Problem description: Render as a numbered list each line of text from the one containing "his place in the team." through the last line of the rows, including both, with blank lines omitted and the pictures left out.
====
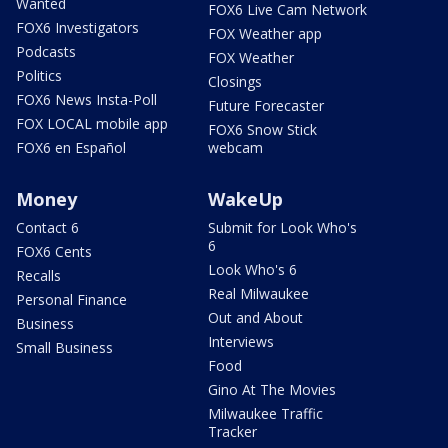
Wanted
FOX6 Live Cam Network
FOX6 Investigators
FOX Weather app
Podcasts
FOX Weather
Politics
Closings
FOX6 News Insta-Poll
Future Forecaster
FOX LOCAL mobile app
FOX6 Snow Stick
FOX6 en Español
webcam
Money
WakeUp
Contact 6
Submit for Look Who's
6
FOX6 Cents
Look Who's 6
Recalls
Real Milwaukee
Personal Finance
Out and About
Business
Interviews
Small Business
Food
Gino At The Movies
Milwaukee Traffic
Tracker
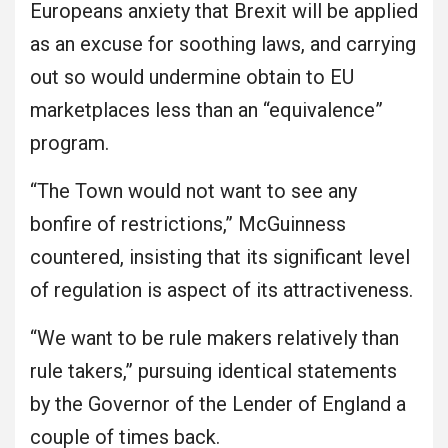
Europeans anxiety that Brexit will be applied
as an excuse for soothing laws, and carrying
out so would undermine obtain to EU
marketplaces less than an “equivalence”
program.
“The Town would not want to see any
bonfire of restrictions,” McGuinness
countered, insisting that its significant level
of regulation is aspect of its attractiveness.
“We want to be rule makers relatively than
rule takers,” pursuing identical statements
by the Governor of the Lender of England a
couple of times back.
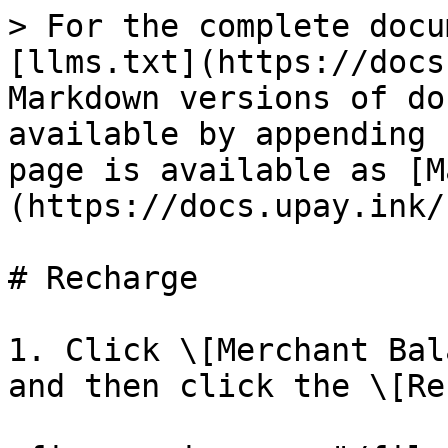
> For the complete docu
[llms.txt](https://docs
Markdown versions of do
available by appending 
page is available as [M
(https://docs.upay.ink/
# Recharge

1. Click \[Merchant Bal
and then click the \[Re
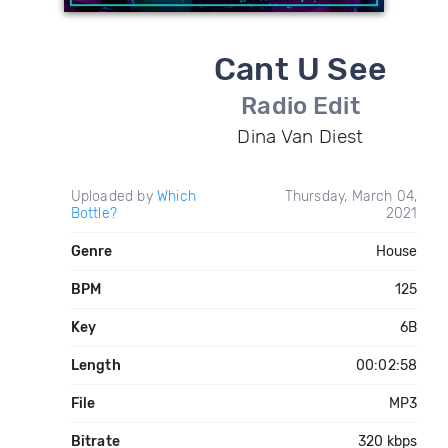
Cant U See
Radio Edit
Dina Van Diest
Uploaded by
Which
Thursday, March 04,
Bottle?
2021
Genre
House
BPM
125
Key
6B
Length
00:02:58
File
MP3
Bitrate
320 kbps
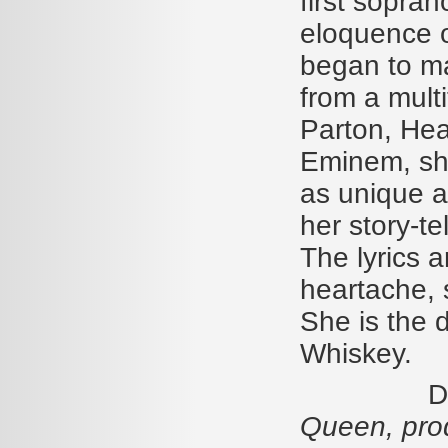
first sopra
eloquence o
began to ma
from a multi
Parton, Hea
Eminem, she
as unique a
her story-te
The lyrics a
heartache, 
She is the 
Whiskey.
Diamond
Queen, pro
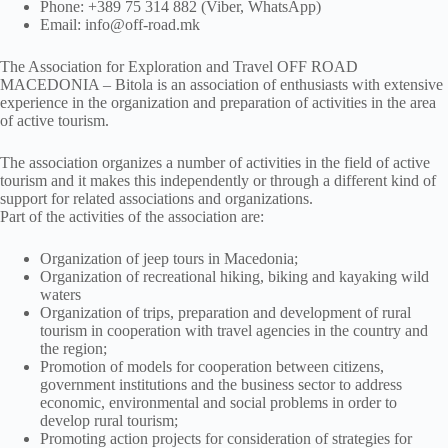
Phone: +389 75 314 882 (Viber, WhatsApp)
Email: info@off-road.mk
The Association for Exploration and Travel OFF ROAD
MACEDONIA – Bitola is an association of enthusiasts with extensive
experience in the organization and preparation of activities in the area
of active tourism.
The association organizes a number of activities in the field of active
tourism and it makes this independently or through a different kind of
support for related associations and organizations.
Part of the activities of the association are:
Organization of jeep tours in Macedonia;
Organization of recreational hiking, biking and kayaking wild
waters
Organization of trips, preparation and development of rural
tourism in cooperation with travel agencies in the country and
the region;
Promotion of models for cooperation between citizens,
government institutions and the business sector to address
economic, environmental and social problems in order to
develop rural tourism;
Promoting action projects for consideration of strategies for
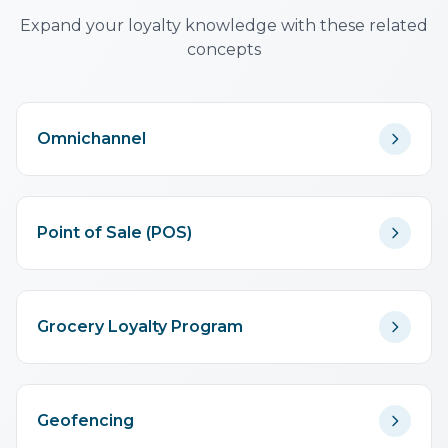
essential.
Expand your loyalty knowledge with these related
concepts
Omnichannel
Point of Sale (POS)
Grocery Loyalty Program
Geofencing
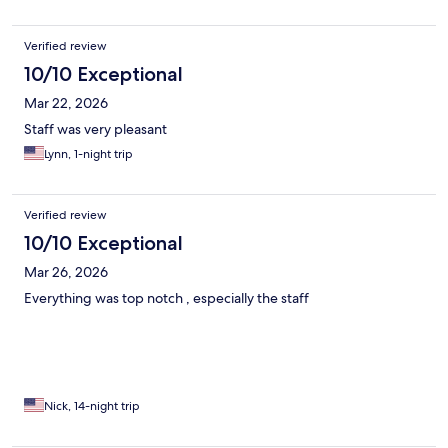
Verified review
10/10 Exceptional
Mar 22, 2026
Staff was very pleasant
Lynn, 1-night trip
Verified review
10/10 Exceptional
Mar 26, 2026
Everything was top notch , especially the staff
Nick, 14-night trip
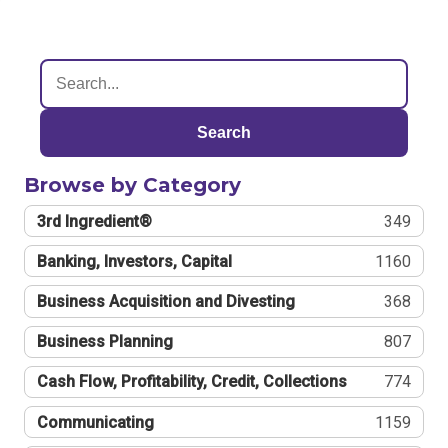
Search
Browse by Category
3rd Ingredient®
349
Banking, Investors, Capital
1160
Business Acquisition and Divesting
368
Business Planning
807
Cash Flow, Profitability, Credit, Collections
774
Communicating
1159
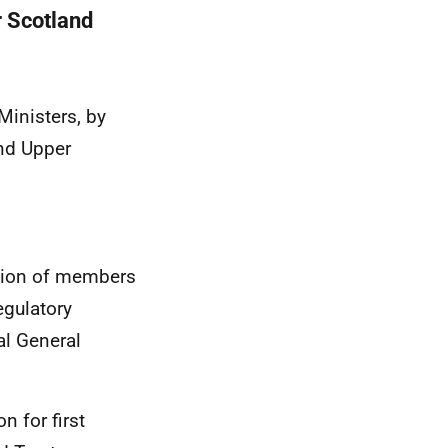
r Scotland
Ministers, by
and Upper
tion of members
egulatory
al General
n for first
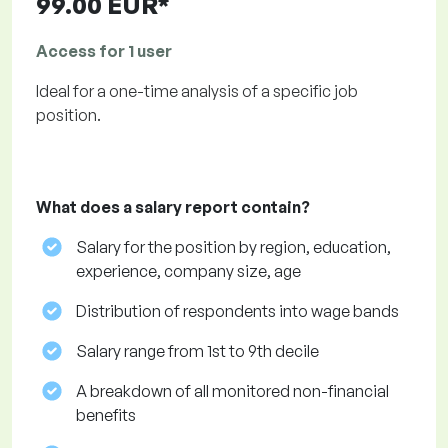
99.00 EUR*
Access for 1 user
Ideal for a one-time analysis of a specific job
position.
What does a salary report contain?
Salary for the position by region, education,
experience, company size, age
Distribution of respondents into wage bands
Salary range from 1st to 9th decile
A breakdown of all monitored non-financial
benefits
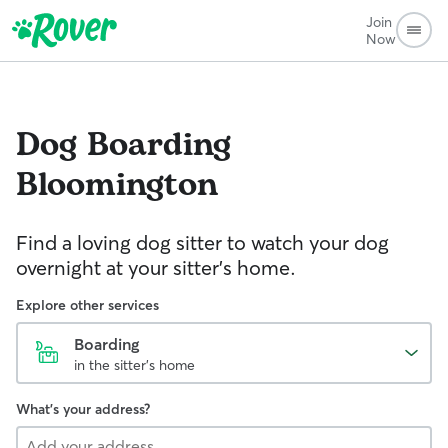
Join
Now
Dog Boarding
Bloomington
Find a loving dog sitter to watch your dog
overnight at your sitter's home.
Explore other services
Boarding
in the sitter's home
What's your address?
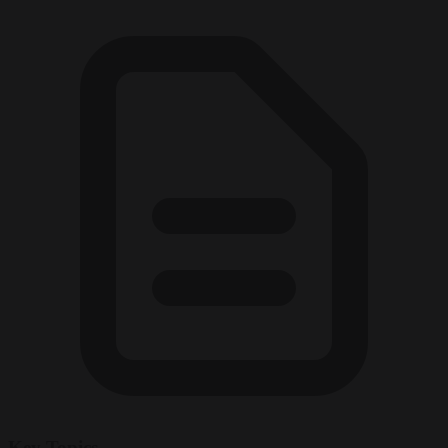
Key Topics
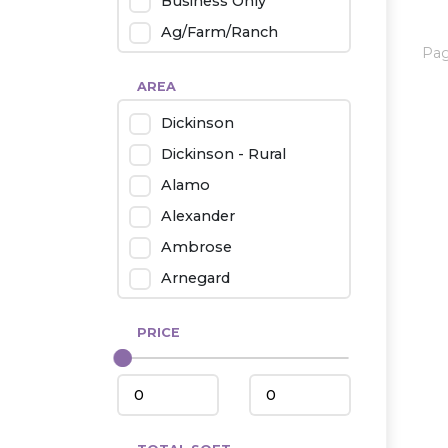
Business Only
Ag/Farm/Ranch
Pa
Rental
AREA
Industrial
Dickinson
Twin Home
Dickinson - Rural
Mobile Homes
Alamo
Townhouse
Alexander
Condo
Ambrose
Arnegard
Beach/Medora
PRICE
Belfield
Beulah
Bismarck
Bowman/Scranton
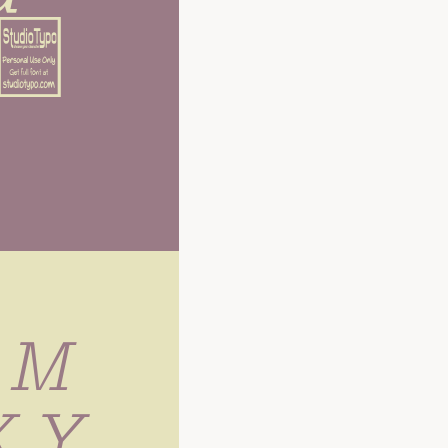
d.
L M
X Y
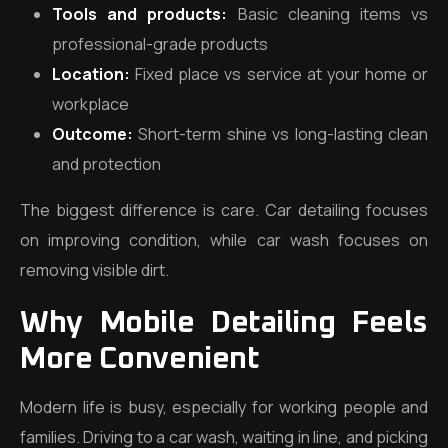
Tools and products:
Basic cleaning items vs
professional-grade products
Location:
Fixed place vs service at your home or
workplace
Outcome:
Short-term shine vs long-lasting clean
and protection
The biggest difference is care. Car detailing focuses
on improving condition, while car wash focuses on
removing visible dirt.
Why Mobile Detailing Feels
More Convenient
Modern life is busy, especially for working people and
families. Driving to a car wash, waiting in line, and picking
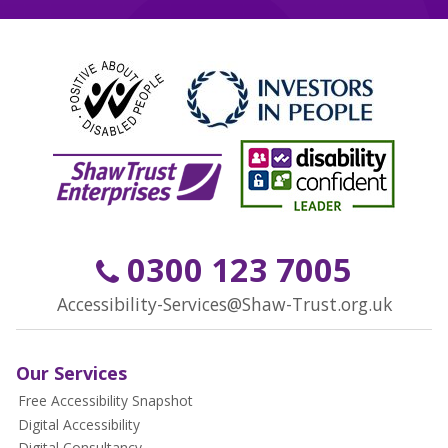
0300 123 7005
Accessibility-Services@Shaw-Trust.org.uk
Our Services
Free Accessibility Snapshot
Digital Accessibility
Digital Consultancy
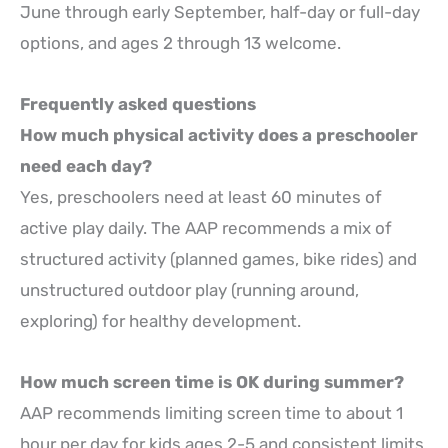
June through early September, half-day or full-day
options, and ages 2 through 13 welcome.
Frequently asked questions
How much physical activity does a preschooler
need each day?
Yes, preschoolers need at least 60 minutes of
active play daily. The AAP recommends a mix of
structured activity (planned games, bike rides) and
unstructured outdoor play (running around,
exploring) for healthy development.
How much screen time is OK during summer?
AAP recommends limiting screen time to about 1
hour per day for kids ages 2-5 and consistent limits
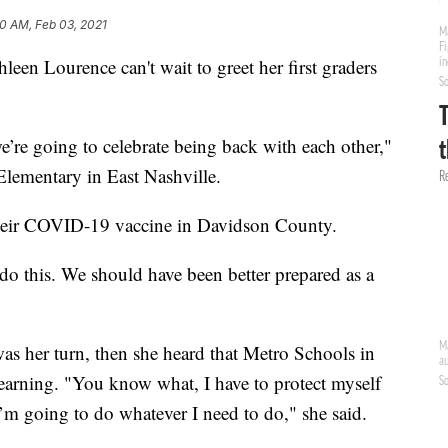
10 AM, Feb 03, 2021
Lourence can't wait to greet her first graders
e’re going to celebrate being back with each other,"
Elementary in East Nashville.
 their COVID-19 vaccine in Davidson County.
 do this. We should have been better prepared as a
was her turn, then she heard that Metro Schools in
learning. "You know what, I have to protect myself
I’m going to do whatever I need to do," she said.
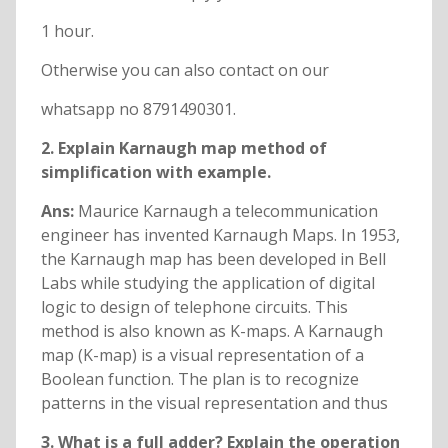
1 hour.
Otherwise you can also contact on our
whatsapp no 8791490301.
2. Explain Karnaugh map method of
simplification with example.
Ans:
Maurice Karnaugh a telecommunication
engineer has invented Karnaugh Maps. In 1953,
the Karnaugh map has been developed in Bell
Labs while studying the application of digital
logic to design of telephone circuits. This
method is also known as K-maps. A Karnaugh
map (K-map) is a visual representation of a
Boolean function. The plan is to recognize
patterns in the visual representation and thus
3. What is a full adder? Explain the operation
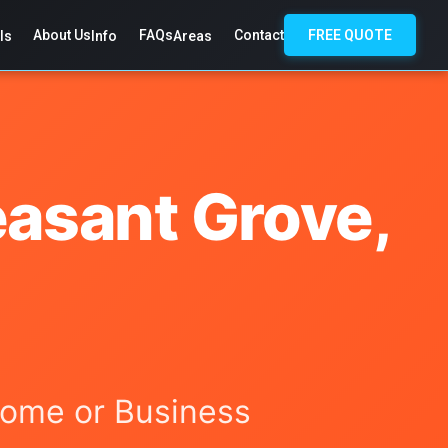
About Us
FAQs
Contact
FREE QUOTE
ls
Info
Areas
easant Grove,
 Home or Business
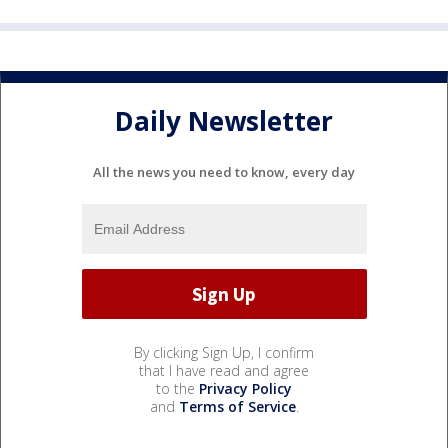
Daily Newsletter
All the news you need to know, every day
By clicking Sign Up, I confirm
that I have read and agree
to the
Privacy Policy
and
Terms of Service
.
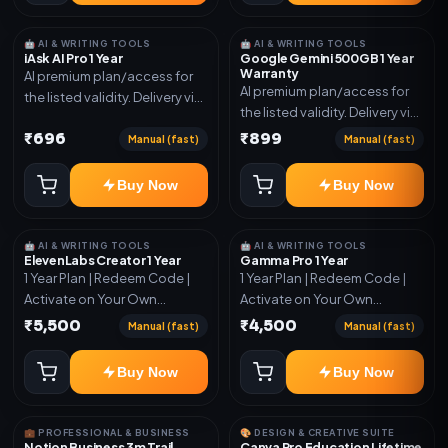
🤖 AI & WRITING TOOLS
🤖 AI & WRITING TOOLS
iAsk AI Pro 1 Year
Google Gemini 500GB 1 Year
Warranty
AI premium plan/access for
AI premium plan/access for
the listed validity. Delivery via
the listed validity. Delivery via
account, code, or invite as
account, code, or invite as
₹696
₹899
mentioned.
Manual (fast)
Manual (fast)
mentioned.
Buy Now
Buy Now
🤖 AI & WRITING TOOLS
🤖 AI & WRITING TOOLS
ElevenLabs Creator 1 Year
Gamma Pro 1 Year
1 Year Plan | Redeem Code |
1 Year Plan | Redeem Code |
Activate on Your Own
Activate on Your Own
Account | Limited Stock
Account | Limited Stock
₹5,500
₹4,500
Manual (fast)
Manual (fast)
Buy Now
Buy Now
💼 PROFESSIONAL & BUSINESS
🎨 DESIGN & CREATIVE SUITE
Notion Business 3m Trail
Canva Pro Education Lifetime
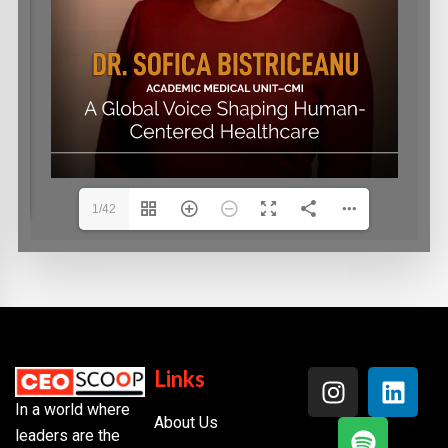
1/42
Links
In a world where
About Us
leaders are the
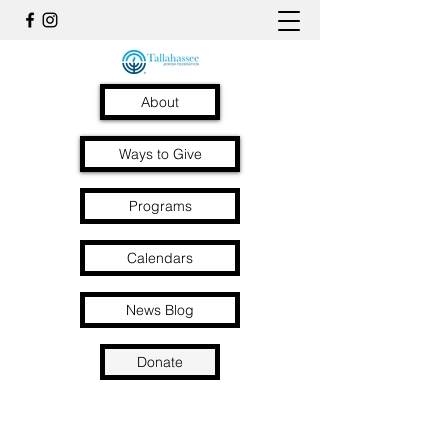
About
Ways to Give
Programs
Calendars
News Blog
Donate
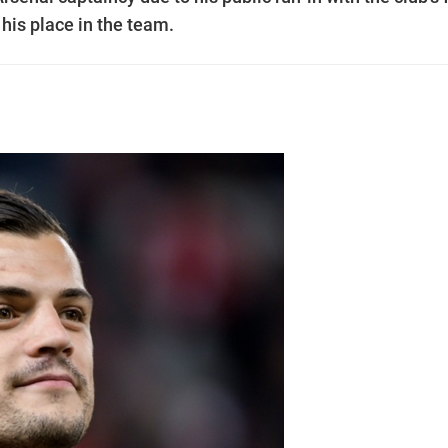
 his place in the team.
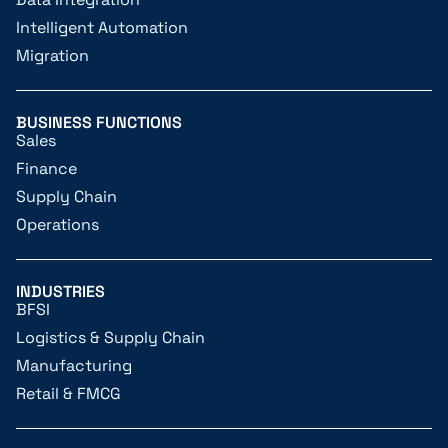
Intelligent Automation
Migration
BUSINESS FUNCTIONS
Sales
Finance
Supply Chain
Operations
INDUSTRIES
BFSI
Logistics & Supply Chain
Manufacturing
Retail & FMCG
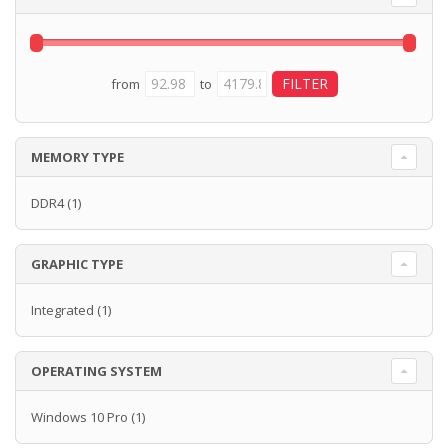
from
to
MEMORY TYPE
DDR4
(1)
GRAPHIC TYPE
Integrated
(1)
OPERATING SYSTEM
Windows 10 Pro
(1)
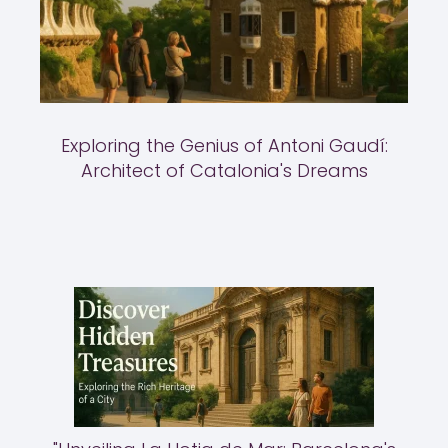
Exploring the Genius of Antoni Gaudí:
Architect of Catalonia's Dreams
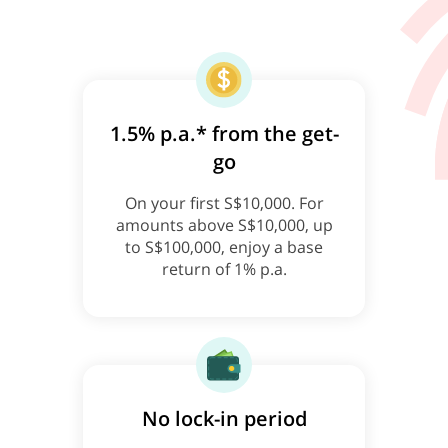
1.5% p.a.* from the get-
go
On your first S$10,000. For
amounts above S$10,000, up
to S$100,000, enjoy a base
return of 1% p.a.
No lock-in period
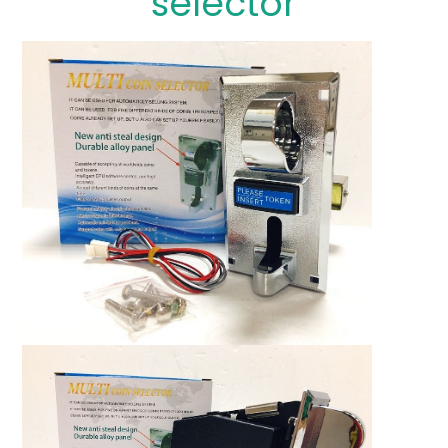
selector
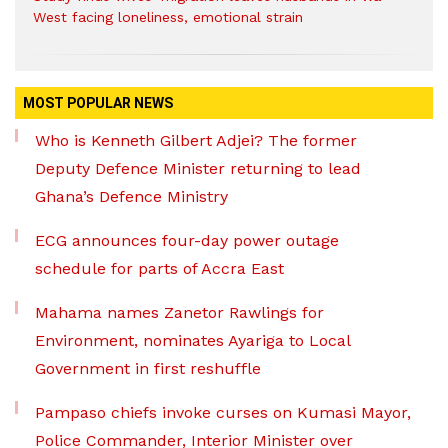
West facing loneliness, emotional strain
MOST POPULAR NEWS
Who is Kenneth Gilbert Adjei? The former
Deputy Defence Minister returning to lead
Ghana’s Defence Ministry
ECG announces four-day power outage
schedule for parts of Accra East
Mahama names Zanetor Rawlings for
Environment, nominates Ayariga to Local
Government in first reshuffle
Pampaso chiefs invoke curses on Kumasi Mayor,
Police Commander, Interior Minister over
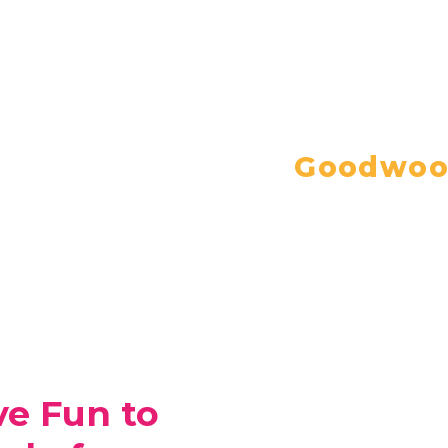
Goodwood
ve Fun to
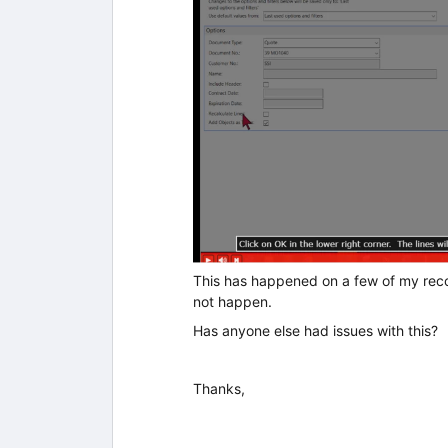
This has happened on a few of my recor
not happen.
Has anyone else had issues with this?
Thanks,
====
Answer area:
1.  his place in the team.
2. Intelligent Automation
3. Migration
4. BUSINESS FUNCTIONS
5. Sales
6. Finance
7. Supply Chain
8. Operations
9. INDUSTRIES
10. BFSI
11. Logistics & Supply Chain
12. Manufacturing
13. Retail & FMCG
14. from
15. to
16. MEMORY TYPE
17. DDR4
18. (1)
19. GRAPHIC TYPE
20. Integrated
21. (1)
22. OPERATING SYSTEM
23. Windows 10 Pro
24. (1)
25. Exploring the Genius of Antoni Gaudí:
26. Architect of Catalonia's Dreams
27. 1.5% p.a.* from the get-
28. go
29. On your first S$10,000. For
30. amounts above S$10,000, up
31. to S$100,000, enjoy a base
32. return of 1% p.a.
33. No lock-in period
34. selector
35. West facing loneliness, emotional strain
36. MOST POPULAR NEWS
37. Who is Kenneth Gilbert Adjei? The former
38. Deputy Defence Minister returning to lead
39. Ghana’s Defence Ministry
40. ECG announces four-day power outage
41. schedule for parts of Accra East
42. Mahama names Zanetor Rawlings for
43. Environment, nominates Ayariga to Local
44. Government in first reshuffle
45. Pampaso chiefs invoke curses on Kumasi Mayor,
46. Police Commander, Interior Minister over
47. Goodwood
48. ve Fun to
49. This has happened on a few of my recor
50. not happen.
51. Has anyone else had issues with this?
52. Thanks,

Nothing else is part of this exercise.